Doomed AltaVista chief quits

AltaVista UK's managing director, Andy Mitchell, yesterday paid the price for the company's failed launch of an unmetered internet access service by tendering his resignation.
  
  


AltaVista UK's managing director, Andy Mitchell, yesterday paid the price for the company's failed launch of an unmetered internet access service by tendering his resignation.

The announcement of Mr Mitchell's departure coincided with the closure of Ezesurf, which claimed to be Britain's longest established free call internet provider. The Dundee-based firm blamed a £1.7m bill for calls from internet service provider Energis Squared for its collapse.

AltaVista said that the problems with the launch of its service and the negative publicity that accompanied the fiasco had made 33-year-old Mr Mitchell's resignation "inevitable".
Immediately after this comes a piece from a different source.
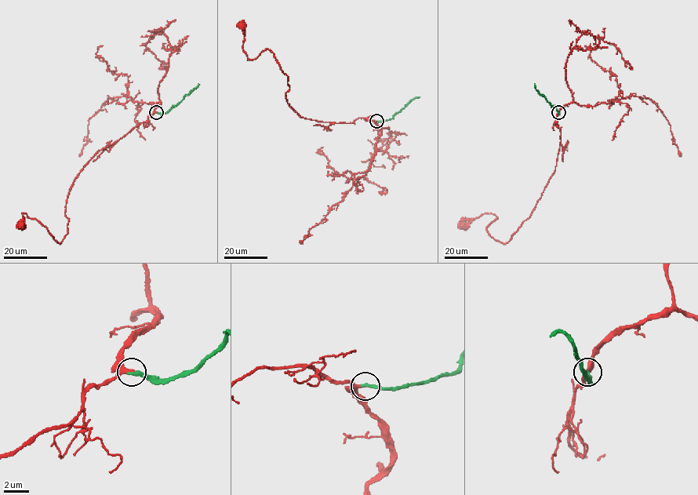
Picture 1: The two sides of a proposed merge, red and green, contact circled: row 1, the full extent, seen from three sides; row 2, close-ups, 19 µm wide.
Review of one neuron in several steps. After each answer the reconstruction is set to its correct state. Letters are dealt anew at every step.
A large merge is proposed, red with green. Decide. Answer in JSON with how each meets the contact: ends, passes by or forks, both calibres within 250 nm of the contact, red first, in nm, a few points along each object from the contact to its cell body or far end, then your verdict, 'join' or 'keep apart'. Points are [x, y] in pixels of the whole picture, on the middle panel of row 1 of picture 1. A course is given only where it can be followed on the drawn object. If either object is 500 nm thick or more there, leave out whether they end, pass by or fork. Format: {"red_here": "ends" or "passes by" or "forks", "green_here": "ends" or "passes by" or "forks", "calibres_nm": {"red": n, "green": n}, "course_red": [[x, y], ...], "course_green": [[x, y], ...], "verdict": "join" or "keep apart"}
{"red_here": "passes by", "green_here": "ends", "calibres_nm": {"red": 220, "green": 300}, "course_red": [[376, 121], [302, 118], [288, 103], [288, 77], [271, 52], [247, 58], [241, 26]], "course_green": [[376, 121], [391, 118], [413, 99], [419, 97]], "verdict": "join"}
"The mistakes in our planned internet access service - which we do acknowledge - probably made Andy's departure inevitable," the spokesman said.

Mr Mitchell has been replaced with immediate effect by Stephanie Himoff, the head of business development, who joined the company six months ago from CMP Media.

Ms Himoff said that AltaVista would now be returning to its core business - search engine provision.

AltaVista was insisting as late as last week that subscribers were using a service that it had claimed, when it was launched amid a blaze of publicity in March, would revolutionise internet usage in Britain.

Then the company promised unlimited access to the web for just £60 a year, drawing praise even from the prime minister as a result.

Mr Mitchell confessed last week that the service - which more than 270,000 people had by that time signed up for - was not actually operating at all. He also admitted that he should have informed potential subscribers and his own superiors sooner.

AltaVista, based in Silicon Valley, California, blamed the failure on the high rates that BT charges for its domestic phone lines.

BT said AltaVista had not consulted it about the means by which it was going to provide the service before launching it to the media.

Ezesurf's managing director, Matt Bryson, announced the closure of the company in a 2,300-word statement on the company's website, and blamed a variety of people and situations for its problems. The monologue was later removed from the site.

The failure of the AltaVista and Ezesurf services illustrates the difficulty many internet service providers are experiencing in moving towards the unmetered access model pioneered in the US.

In Britain, home internet users have to pay local phone charges for each minute they are online. But in the US, local calls are included in a flat rate package supplied by the telecoms provider.

Analysts have repeatedly said that until the UK has unmetered access internet growth and usage will be restricted.